◆ TASKS FOR THIS EXERCISE:
1. In the part-of-speech tagger post below, which technique does the author say you should use for POS tagging?
2. Extend the part-of-speech tagger post below past its final sentence, keeping its markup and tone.

* Work on website

2025-10-29 06:57:49 +03:00 · 2015-08-14 22:03:19 +02:00 · 2015-08-14 22:03:19 +02:00 · 6cc9e7881b
commit 6cc9e7881b
parent c9b19a9c00
1 changed files with 492 additions and 0 deletions
--- a/docs/redesign/blog_tagger.jade
+++ b/docs/redesign/blog_tagger.jade
@ -0,0 +1,492 @@
 extends ./template_post.jade
 block body_block
  - var urls = {}
  - urls.share_twitter = "http://twitter.com/share?text=[ARTICLE HEADLINE]&url=[ARTICLE LINK]&via=honnibal"
  article.post
    header
      h2 A good Part-of-Speech tagger in about 200 lines of Python
      .subhead
        | by 
        a(href="#" rel="author") Matthew Honnibal
        | on 
        time(datetime='2013-09-11') October 11, 2013
    p.
      Up-to-date knowledge about natural language processing is mostly locked away
      in academia. And academics are mostly pretty self-conscious when we write.
      We’re careful. We don’t want to stick our necks out too much. But under-confident
      recommendations suck, so here’s how to write a good part-of-speech tagger.
    p.
      There are a tonne of “best known techniques” for POS tagging, and you should
      ignore the others and just use Averaged Perceptron.
    p.
      You should use two tags of history, and features derived from the Brown word
      clusters distributed here.

◆ DATA BELOW:
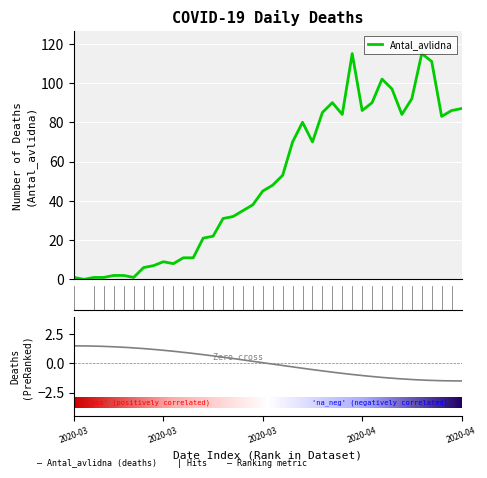

What is the maximum value for Antal_avlidna?

115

◆ LIST OF ANSWERS:
1. Averaged Perceptron.

2.
    p.
      If you only need the tagger to work on carefully edited text, you should
      use case-sensitive features, but if you want a more robust tagger you
      should avoid them because they’ll make you over-fit to the conventions
      of your training domain. Instead, features that ask “how frequently is
      this word title-cased, in a large sample from the web?” work well. Then
      you can lower-case your comparatively tiny training corpus.
    p.
      For efficiency, you should figure out which frequent words in your training
      data have unambiguous tags, so you don’t have to do anything but output
      their tags when they come up. About 50% of the words can be tagged that way.
    p.
      And unless you really, really can’t do without an extra 0.1% of accuracy,
      you probably shouldn’t bother with any kind of search strategy  you should
      just use a greedy model.
    p.
      If you do all that, you’ll find your tagger easy to write and understand,
      and an efficient Cython implementation will perform as follows on the standard
      evaluation, 130,000 words of text from the Wall Street Journal:
    table
      thead
        tr
          th Tagger
          th Accuracy
          th Time (130k words)
      tbody
        tr
          td CyGreedyAP
          td 97.1%
          td 4s
    p.
      The 4s includes initialisation time — the actual per-token speed is high
      enough to be irrelevant; it won’t be your bottleneck.
    p.
      It’s tempting to look at 97% accuracy and say something similar, but that’s
      not true. My parser is about 1% more accurate if the input has hand-labelled
      POS tags, and the taggers all perform much worse on out-of-domain data.
      Unfortunately accuracies have been fairly flat for the last ten years.
      That’s why my recommendation is to just use a simple and fast tagger that’s
      roughly as good.
    p.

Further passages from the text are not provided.